DOCUMENT EXCERPT:
■ ■ ■ ■ ■

The Baháʼí teachings state that while ethnic and cultural diversity will continue to exist, humanity's first allegiance will be with the human race rather than any subsidiary group such as race, nation, or ethnic group. There will be an end not only to war, but even to inter-group rivalry.

While the Baháʼí writings talk about the unity of the world and its peoples, unity is not equated to uniformity, but instead the Baháʼí writings affirm the value of cultural, national and individual diversity through the principle of "Unity in diversity," which states that while recognizing the unity of mankind, cultural diversity should be celebrated. Unity in diversity is commonly described in the Baháʼí writings through the analogy of flowers of one garden, where the different colours of the flowers add to the beauty of the garden.

It [the Faith] does not ignore, nor does it attempt to suppress, the diversity of ethnic origins, of climate, of history, of language and tradition, of thought and habit, that differentiate the peoples and nations of the world... Its watchword is unity in diversity...

The oneness of religion

The Baháʼí teachings state that there is but one religion which is progressively revealed by God, through prophets/messengers, to mankind as humanity matures and its capacity to understand also grows. The outward differences in the religions, the Baháʼí writings state, are due to the exigencies of the time and place the religion was revealed.   Baháʼu'lláh claimed to be the most recent, but not the last, in a series of divine educators which include Jesus, Buddha, Muhammad, and others.

The Baháʼí writings state that the essential nature of the messengers is twofold: they are at once human and divine. They are divine in that they all come from the same god and expound his teachings, and thus they can be seen in the same light, but at the same time they are separate individuals known by different names, who fulfill definite missions and are entrusted with particular revelations. Baháʼu'lláh in many places states that denying any of the messengers of God is equivalent to denying all of them, and God himself.  Regarding the relationships of these educators, which Baháʼís refer to as Manifestations of God Baháʼu'lláh writes:

God hath ordained the knowledge of these sanctified Beings to be identical with the knowledge of His own Self. Whoso recognizeth them hath recognized God. Whoso hearkeneth to their call, hath hearkened to the Voice of God, and whoso testifieth to the truth of their Revelation, hath testified to the truth of God Himself. Whoso turneth away from them, hath turned away from God, and whoso disbelieveth in them, hath disbelieved in God . . . They are the Manifestations of God amidst men, the evidences of His Truth, and the signs of His glory.

■ ■ ■ ■ ■

DIRECTIVES:
a: Based on the passage on Baháʼí teachings, why do the religions differ outwardly?
b: Using the passage on Baháʼí teachings, say whether each statement agrees with it, and quote the words that decide: (i) Baháʼu'lláh claimed to be the last of the divine educators. (ii) The Baháʼí writings equate unity with uniformity. (iii) Humanity's first allegiance will be with the human race.
c: Pick up the passage on Baháʼí teachings after its last sentence and continue it.
The items after this passage are separate material.

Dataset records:
■ ■ ■ ■ ■

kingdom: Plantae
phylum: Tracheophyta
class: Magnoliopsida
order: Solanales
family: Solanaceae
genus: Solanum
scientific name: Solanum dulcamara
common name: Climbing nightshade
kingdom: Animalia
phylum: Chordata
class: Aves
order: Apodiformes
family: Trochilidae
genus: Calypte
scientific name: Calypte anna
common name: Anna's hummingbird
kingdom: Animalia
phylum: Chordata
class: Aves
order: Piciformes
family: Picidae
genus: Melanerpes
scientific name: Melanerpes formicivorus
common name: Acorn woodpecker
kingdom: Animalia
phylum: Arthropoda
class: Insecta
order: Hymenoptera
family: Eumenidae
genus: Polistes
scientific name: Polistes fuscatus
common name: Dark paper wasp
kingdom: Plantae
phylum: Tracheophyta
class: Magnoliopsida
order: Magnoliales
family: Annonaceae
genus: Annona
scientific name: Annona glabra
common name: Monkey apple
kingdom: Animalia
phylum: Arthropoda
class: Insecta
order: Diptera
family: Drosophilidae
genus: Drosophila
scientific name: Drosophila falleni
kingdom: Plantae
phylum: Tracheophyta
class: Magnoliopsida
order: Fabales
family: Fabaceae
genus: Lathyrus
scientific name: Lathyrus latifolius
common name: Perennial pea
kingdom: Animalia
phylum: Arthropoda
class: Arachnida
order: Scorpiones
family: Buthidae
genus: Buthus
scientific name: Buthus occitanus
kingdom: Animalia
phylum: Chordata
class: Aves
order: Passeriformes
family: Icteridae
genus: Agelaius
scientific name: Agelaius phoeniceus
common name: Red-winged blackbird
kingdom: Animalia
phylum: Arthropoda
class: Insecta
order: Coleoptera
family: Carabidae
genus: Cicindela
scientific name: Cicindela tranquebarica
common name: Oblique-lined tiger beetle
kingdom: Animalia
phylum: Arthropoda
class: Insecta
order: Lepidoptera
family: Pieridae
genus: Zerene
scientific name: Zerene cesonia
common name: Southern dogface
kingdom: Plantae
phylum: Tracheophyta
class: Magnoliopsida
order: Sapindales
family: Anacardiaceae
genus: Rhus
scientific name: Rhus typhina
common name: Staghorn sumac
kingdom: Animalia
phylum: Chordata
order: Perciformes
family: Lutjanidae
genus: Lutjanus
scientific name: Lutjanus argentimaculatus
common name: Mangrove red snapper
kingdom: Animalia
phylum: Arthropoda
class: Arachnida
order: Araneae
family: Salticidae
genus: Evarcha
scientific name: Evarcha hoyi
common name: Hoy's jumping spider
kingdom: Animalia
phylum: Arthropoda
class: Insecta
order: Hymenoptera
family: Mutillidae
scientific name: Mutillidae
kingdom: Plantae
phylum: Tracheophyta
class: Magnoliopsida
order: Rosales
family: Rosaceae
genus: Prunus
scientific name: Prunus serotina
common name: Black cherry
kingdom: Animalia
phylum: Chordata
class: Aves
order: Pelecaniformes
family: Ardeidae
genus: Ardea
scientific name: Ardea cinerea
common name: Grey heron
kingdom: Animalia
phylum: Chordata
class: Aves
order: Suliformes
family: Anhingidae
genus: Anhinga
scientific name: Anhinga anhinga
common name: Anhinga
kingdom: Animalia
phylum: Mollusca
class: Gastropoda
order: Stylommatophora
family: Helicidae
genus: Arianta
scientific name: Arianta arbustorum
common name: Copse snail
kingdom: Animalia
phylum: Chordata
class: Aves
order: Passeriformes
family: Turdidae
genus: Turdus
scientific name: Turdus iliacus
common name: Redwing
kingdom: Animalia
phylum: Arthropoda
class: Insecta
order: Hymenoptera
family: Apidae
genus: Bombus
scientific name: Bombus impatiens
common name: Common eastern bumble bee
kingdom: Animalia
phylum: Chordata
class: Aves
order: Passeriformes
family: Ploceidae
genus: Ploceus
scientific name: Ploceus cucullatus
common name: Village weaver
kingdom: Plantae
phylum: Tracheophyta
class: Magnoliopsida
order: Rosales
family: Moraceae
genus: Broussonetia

■ ■ ■ ■ ■

RESPONSES PER TASK:
a: The Baháʼí writings attribute the outward differences in the religions to the exigencies of the time and place in which each religion was revealed.

b:
(i) No: "Baháʼu'lláh claimed to be the most recent, but not the last, in a series of divine educators"
(ii) No: "unity is not equated to uniformity"
(iii) Yes: "humanity's first allegiance will be with the human race rather than any subsidiary group"

c:
Progressive revelation

Baháʼís believe God to be generally regular and periodic in revealing His will to mankind through messengers/prophets, which are named Manifestations of God. Each messenger in turn establishes a covenant and founds a religion. This process of revelation, according to the Baháʼí writings, is also never ceasing, which is contrary to many other belief systems that believe in a finality of their prophet/messenger. The general theme of the successive and continuous religions founded by Manifestations of God is that there is an evolutionary tendency, and that each Manifestation of God brings a larger measure of revelation (or religion) to humankind than the previous one.  The differences in the revelation brought by the Manifestations of God is stated to be not inherent in the characteristics of the Manifestation of God, but instead attributed to the various worldly, societal and human factors;  these differences are in accordance with the "conditions" and "varying requirements of the age" and the "spiritual capacity" of humanity.  These differences are seen to be needed since human society has slowly and gradually evolved through higher stages of unification from the family to tribes and then nations.

Thus religious truth is seen to be relative to its recipients and not absolute; while the messengers proclaimed eternal moral and spiritual truths that are renewed by each messenger, they also changed their message to reflect the particular spiritual and material evolution of humanity at the time of the appearance of the messenger. In the Baháʼí view, since humanity's spiritual capacity and receptivity has increased over time, the extent to which these spiritual truths are expounded changes.

Baháʼu'lláh explained that the appearance of successive messengers was like the annual coming of Spring, which brings new life to the world which has come to neglect the teachings of the previous messenger. He also used an analogy of the world as the human body, and revelation as a robe of "justice and wisdom".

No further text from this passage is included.